Judge gives DOJ until October to ‘make discovery’ in Mashinsky case
The judge, in new court filings, said the Oct. 3 conference allows “adequate time for the Government to make discovery”
Web Summit, CC BY 2.0, via Wikimedia Commons, modified by Blockworks
US prosecutors have asked the court overseeing the Department of Justice’s case against former Celsius CEO Alex Mashinsky for additional time to produce evidence.
In court documents filed Tuesday, Judge John G. Koeltl said the next conference in the case will be held on Oct. 3 “to assure the effective assistance of counsel and to allow adequate time for the Government to make discovery and for the defense to review it, and because of the volume of discovery and the complexity of the case.”
He also ruled that the court “prospectively excludes the time from today, July 25, 2023, until October 3, 2023, from Speedy Trial calculations.”
Generally, Speedy Trial calculations ensure that a trial begins 70 days “from the date the information or indictment was filed, or from the date the defendant appears before an officer of the court in which the charge is pending, whichever is later.”
A date for the trial has yet to be set.
On Monday, the judge granted Mashinsky an additional week because his team claimed he “requires additional time to satisfy the remaining obligations” of his bail.

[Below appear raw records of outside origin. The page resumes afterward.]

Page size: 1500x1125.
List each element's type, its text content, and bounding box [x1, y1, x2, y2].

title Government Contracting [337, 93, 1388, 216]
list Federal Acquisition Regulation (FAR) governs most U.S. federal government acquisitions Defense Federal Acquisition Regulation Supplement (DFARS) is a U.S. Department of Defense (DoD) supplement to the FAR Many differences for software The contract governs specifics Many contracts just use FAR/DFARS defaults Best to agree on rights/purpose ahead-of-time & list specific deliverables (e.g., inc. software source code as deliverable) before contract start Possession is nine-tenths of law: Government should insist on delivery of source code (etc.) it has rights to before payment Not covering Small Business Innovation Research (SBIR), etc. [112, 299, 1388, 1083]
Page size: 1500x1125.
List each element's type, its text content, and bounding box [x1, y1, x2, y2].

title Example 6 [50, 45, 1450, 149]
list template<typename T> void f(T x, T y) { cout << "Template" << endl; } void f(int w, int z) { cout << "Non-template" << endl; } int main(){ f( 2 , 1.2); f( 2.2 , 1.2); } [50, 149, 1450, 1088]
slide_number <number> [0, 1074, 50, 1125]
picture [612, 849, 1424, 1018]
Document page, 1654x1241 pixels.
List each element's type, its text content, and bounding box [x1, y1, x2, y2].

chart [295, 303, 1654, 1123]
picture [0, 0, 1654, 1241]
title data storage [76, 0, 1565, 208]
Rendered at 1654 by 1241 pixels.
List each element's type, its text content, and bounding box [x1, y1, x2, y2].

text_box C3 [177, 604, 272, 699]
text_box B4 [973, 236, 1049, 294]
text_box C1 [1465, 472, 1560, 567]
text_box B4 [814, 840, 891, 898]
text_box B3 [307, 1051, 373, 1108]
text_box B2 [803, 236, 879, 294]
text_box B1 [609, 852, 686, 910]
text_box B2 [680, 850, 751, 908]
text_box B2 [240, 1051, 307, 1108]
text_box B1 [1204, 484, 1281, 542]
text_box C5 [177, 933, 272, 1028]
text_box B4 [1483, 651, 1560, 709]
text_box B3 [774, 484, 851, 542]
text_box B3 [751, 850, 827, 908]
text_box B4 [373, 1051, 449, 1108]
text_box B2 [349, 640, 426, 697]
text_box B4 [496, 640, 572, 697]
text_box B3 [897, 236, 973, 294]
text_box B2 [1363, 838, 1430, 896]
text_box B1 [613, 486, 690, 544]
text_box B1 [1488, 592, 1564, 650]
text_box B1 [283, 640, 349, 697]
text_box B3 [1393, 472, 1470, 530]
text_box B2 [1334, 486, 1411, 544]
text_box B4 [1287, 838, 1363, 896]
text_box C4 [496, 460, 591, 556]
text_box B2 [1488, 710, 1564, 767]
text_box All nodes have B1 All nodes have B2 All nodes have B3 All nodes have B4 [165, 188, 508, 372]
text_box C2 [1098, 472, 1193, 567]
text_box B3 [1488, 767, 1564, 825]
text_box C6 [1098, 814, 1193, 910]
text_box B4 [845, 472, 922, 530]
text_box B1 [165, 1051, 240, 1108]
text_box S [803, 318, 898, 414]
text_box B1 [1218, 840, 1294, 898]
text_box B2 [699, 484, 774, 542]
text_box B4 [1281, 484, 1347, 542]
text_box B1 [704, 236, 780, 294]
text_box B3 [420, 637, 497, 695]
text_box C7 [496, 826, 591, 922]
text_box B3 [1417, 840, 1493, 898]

The DOJ unsealed an indictment against Mashinsky on July 13. The department alleges that Mashinsky “orchestrated a scheme to defraud customers of Celsius Network” together with Roni Cohen-Pavon, the former chief revenue officer.
According to the indictment, Mashinsky allegedly made false statements, manipulated CEL — the native token of Celsius — and attempted to orchestrate “ a scheme to defraud investors.”
Mashinsky was released on a $40 million bond on July 14. One of his lawyers, Jonathan Ohring, told Blockworks that Mashinsky “vehemently denies the allegations brought yesterday. He looks forward to vigorously defending himself in court against these baseless charges.”
The SEC, CFTC and FTC also filed suits against Mashinsky and Celsius, alleging that customers were “duped” into making crypto deposits on Celsius, and falsely claimed that the now-bankrupt crypto lender was a modern bank.
“In order to meet the returns promised to its customers, Celsius engaged in increasingly risky investment strategies, including the extension of millions of dollars in uncollateralized loans and millions of dollars in unregulated, risky decentralized finance agreements,” the CFTC said.